Highly aggressive behaviors were displayed towards laboratory mice in the same study, such as biting the back and tail of their prey. After two days of being around the laboratory mice, six of the 43 male grasshopper mice and 22 of the 45 females grasshopper mice killed and ate certain parts of the laboratory mice. This difference in predatory behavior between the male and female grasshopper mice was significant. In their study, both McCarty and Southwick concluded that food deprivation and the type of prey affected the intensity and aggressiveness of the predatory attacks observed by southern grasshopper mice.
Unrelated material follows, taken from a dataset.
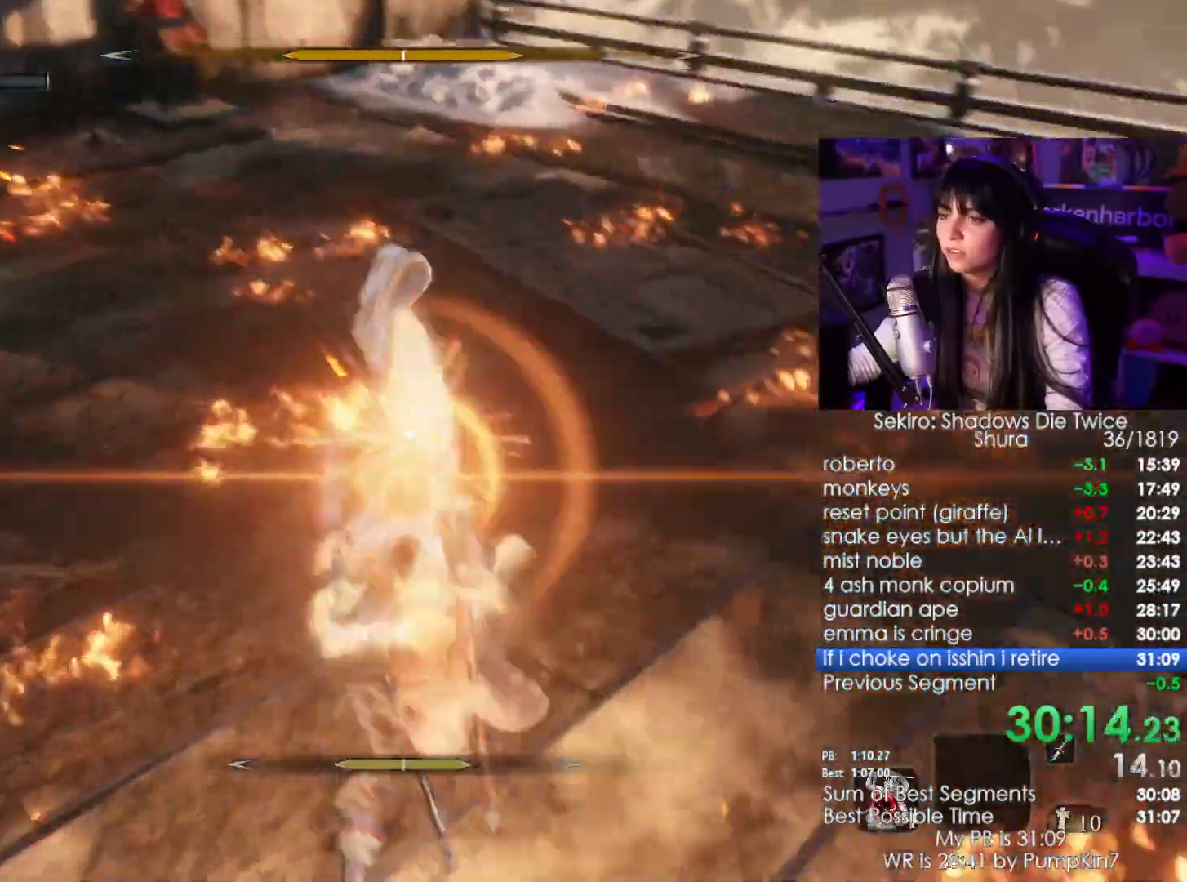
Gameplay with keyboard and mouse; each line is a JSON object with the keys and mouse buttons held at the frame after it. "events" lists presses ("down") and releases ("up") of "1", "2", "3", "4", "5", "a", "alt", "c", "caps_lock", "ctrl", "d", "e", "f", "g", "q", "r", "s", "shift", "space", "t", "tab", "v", "w", "x", "z", "mouse_left", "mouse_wheel" and "mouse_right" between this image and that frame as [ms after this image, input, new state], when the widget could be followed in between. "mouse_left", "mouse_wheel", "mouse_right" = the "left", "wheel", "right" buttons of the "mouse" list. No other keys are recorded. "wheel" means that the mouse wheel is clicked or scrolled. Not read: mouse_move.
{"keys": [], "mouse": []}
== Brain and body size relation ==
Relative brain size tends to vary with food preferences. Brain size is usually smallest in folivores, larger in both granivores and insectivores, and largest in generalists. Measurements of cranial volume of museum specimens of southern grasshopper mouse have shown that on average, females were heavier and longer than males, but their cranial volume was about 3% less than that of males. However, this was not a significant difference. This pattern of brain-body relationship can also be seen in northern grasshopper mice. Moreover, the tail length of southern grasshopper mice made up an average of 33.9% of its body length. Their tail length measures an average of 4.58 ± 0.36 cm in females, and 4.50 ± 0.39 cm in males. Average tail length does not vary greatly between the sexes.

On average, female southern grasshopper mice are able to deal with a larger body size without increasing their brain size, when compared to males. There is still not enough evidence to explain the difference in body size and brain between males and females. It is possible that there are different demands on both sexes, which might contribute to this difference. These studies were also only done in the laboratory, and there might be sex-specific stresses in their natural habitat that influence brain growth. However, sexual dimorphism is quite common and has been observed in the central nervous system of other mammals.